Reloop Digital Jockey 2 Interface Edition

Branded with the Traktor logo, this controller squarely aims itself at the fast-becoming users of NI’s Traktor Pro software and comes packaged as an all-in-one solution complete with a built-in audio interface.
In the box there’s an installation CD complete with Traktor LE, a USB lead and a power supply (although the unit powered fine over USB, it’s recommended that you use this).

Up front there’s a crossfader curve adjustment rotary, a headphone jack and a microphone input. These inputs both have individual EQ rotaries which effectively work like tone controls, but are a welcome addition nonetheless.
There are decent sized, touch-sensitive jog wheels and good fader actions – the whole unit feels sturdy without weighing quite as much as other controllers such as the Vestax VCI-100.

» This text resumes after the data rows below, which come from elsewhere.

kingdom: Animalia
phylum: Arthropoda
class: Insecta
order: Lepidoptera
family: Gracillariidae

Around the back the connections are RCA stereo outputs and RCA stereo inputs which can be switched from line-in to phono for connecting a turntable and routing it to a third ‘Audio Thru’ deck in Traktor.
The Use
Once you’ve installed the drivers and plugged the unit in, you have to hunt down the Traktor TSI files that hold all the mapping information. This proved to be a bit of a pain as the Reloop website only has these as downloads within their forum, which you have to register on to see the download links.

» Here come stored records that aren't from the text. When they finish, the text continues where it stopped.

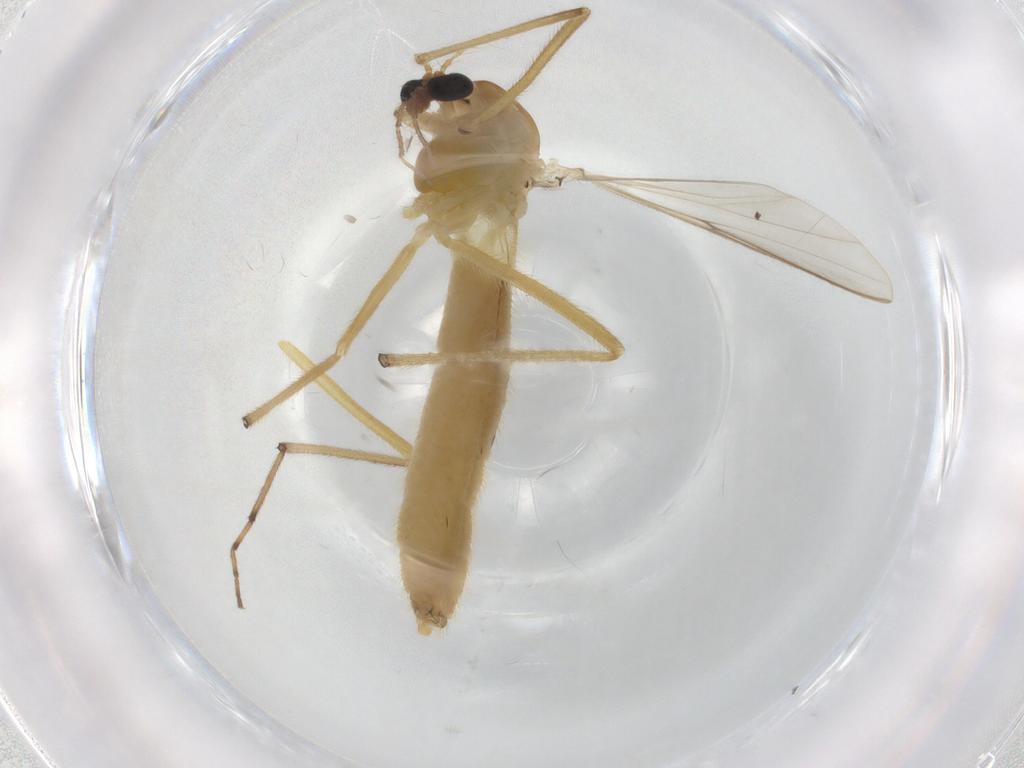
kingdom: Animalia
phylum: Arthropoda
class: Insecta
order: Diptera
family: Chironomidae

Most new users will find the preset mappings very usable, but tweaking within Traktor’s MIDI mapping preferences may be required depending on your preference.

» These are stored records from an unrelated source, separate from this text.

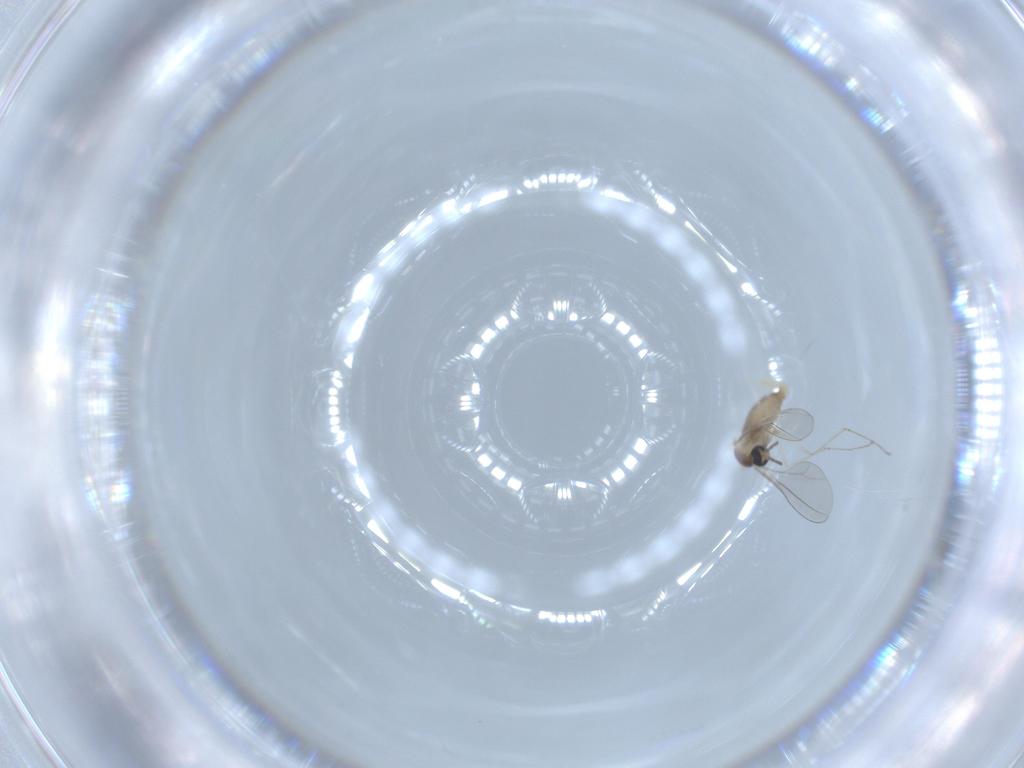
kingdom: Animalia
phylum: Arthropoda
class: Insecta
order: Diptera
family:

Loading tracks into deck A and B is simple, with a push of the large central rotary switching the Traktor track browser to full screen. You can turn the same rotary to scroll up and down or, alternatively, you can use the jog wheels to browse the file tree or tracklists separately.
“Most new users will find the preset mappings very usable, but tweaking within Traktor’s MIDI mapping preferences may be required depending on your preference.”
Using the white backlit shift button switches the plus and minus pitchbend buttons into close and open folder buttons when browsing, which is useful but awkward to use as you have to shift and then remember to un-shift to scroll the tree again. But, of course, this could be remapped and modified to work better for you if you wish to create your own custom MIDI map.
All the EQ and effects rotary controllers also work as push buttons. This works great for kill switches and turning the filters on and off, but means you have to be relatively careful not to push them by accident if you get a bit over excited in the DJ booth.
Overall, it’s hard to fault the controller itself (apart from the jog wheels maybe spinning a tad fast) as the majority of the gripes rest with the mapping choices. If you take the time to find the right mapping of the controls, this becomes one of the best all-in-one DJ solutions on the market, with plenty of knobs and buttons in a well-thought-out layout. It may not be the perfect Traktor controller yet, but this one certainly gets pretty darn close.